By Bernard Hickey
Finance Minister Bill English has admitted that the high number of student and working holiday migrants has helped depress wage inflation for lower skilled jobs.
But English said he expected the migration cycle to turn soon to take some of the downward pressure off wages and that real wage growth in New Zealand was higher than in some other countries.
His comments came after net migration hit a fresh record high 59,600 in the year to July and as Opposition politicians and others are calling for a moderation of migration, particularly of more lowly skilled migrants working in aged care, hospitality and farming.
Former Reserve Bank Economist Michael Reddell has highlighted the large number of relatively low skilled long term migrants who have been admitted to New Zealand in recent years and approved for permanent residence. He cited MBIE papers last week showing the top four occupations admitted in the previous two years were chef, aged care nurse, retail manager, and cafe or restaurant manager. A previous post cited figures showing chefs, bar workers, dairy farm workers and aged care workers were among the top categories.
English was comfortable withe current mix of migrants.
"I think we are going through a cycle there," English told reporters in Parliament before National's weekly caucus meeting.
"There was a big pickup in migration, particularly the shorter term working holiday visas and students. It'll be interesting to see what happens when that flattens out. Over recent years we have needed those people because there has been a lot of work to do," English said.
English said total wage growth, which includes wages earned by new employees and over-time, had been growing around 4-5%.
"That's certainly faster than inflation. Hourly rates have been growing a bit slower than that, but the picture for wages is that there has been growth in real wages and that's not that common across developed counties," he said.
Asked if the migrants were taking jobs New Zealanders could have done and were suppressing wage growth, he said: "If there's less people show up it's possible the wages might have been a bit higher. But we've had plenty of work, we've had a lot of job creation."
"But now we are moving into a bit of the cycle where it's likely that that migration must flatten out sometime."
English said he was generally happy with the quality of migrants.
"Generally for those who are permanent long-term migrants our hurdles are pretty high and we've just changed that to redirect them away from Auckland to the regions. Of course, they bring less skilled people with them because they bring their families, but we are pretty happy with the hurdles as we've got them - and the numbers of permanent migrants have been reasonably steady," he said.
'Regulate the flow'
Labour Finance Spokesman Grant Robertson told Corin Dann on Q+A on Sunday migration may need to be limited to take pressure off wages and unemployment.

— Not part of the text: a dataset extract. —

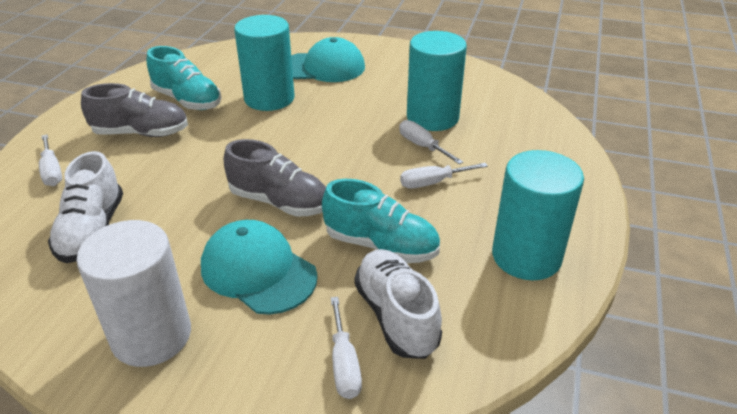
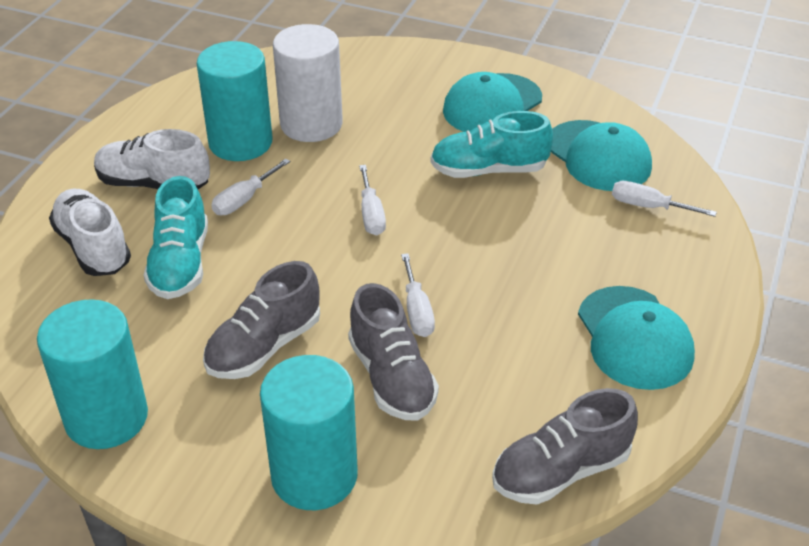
grey shoe: [81,83,188,137] [224,139,326,217] = 2 -> [203,261,320,379] [348,283,439,420] [492,388,638,505] = 3
turquoise cap: [201,220,318,315] [291,37,365,82] = 2 -> [443,72,542,132] [551,120,652,191] [578,286,695,390] = 3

Asked about the role of migration as a factor elevating unemployment and putting downward pressure on wages, Robertson pointed to Labour's policy of regulating the flow of migration and that per capita GDP fell in the March quarter.
"It’s about getting the right kind of migration into New Zealand, obviously making sure that it doesn’t just go into Auckland, that there are opportunities outside in the regions for people to go to," he said, adding that wage growth was low and migration was putting pressure on Auckland house prices.
Asked if migration was reaching a threshold where it needed to be reduced, he said: "I think we’re getting close to that point."
"The main thing is to make sure the flow of migration is supporting the kind of skills gaps that we’ve got," he said.
"What we’ve allowed to happen in New Zealand is actually to import people into areas where we should have been training them in the past. We’ve got to be much more active about getting our education and training system right to deliver the skilled workers that people need. Right now, we still need those people here because we’ve got skill gaps, but certainly it is putting downward pressure on wages, which long term isn’t good for New Zealand."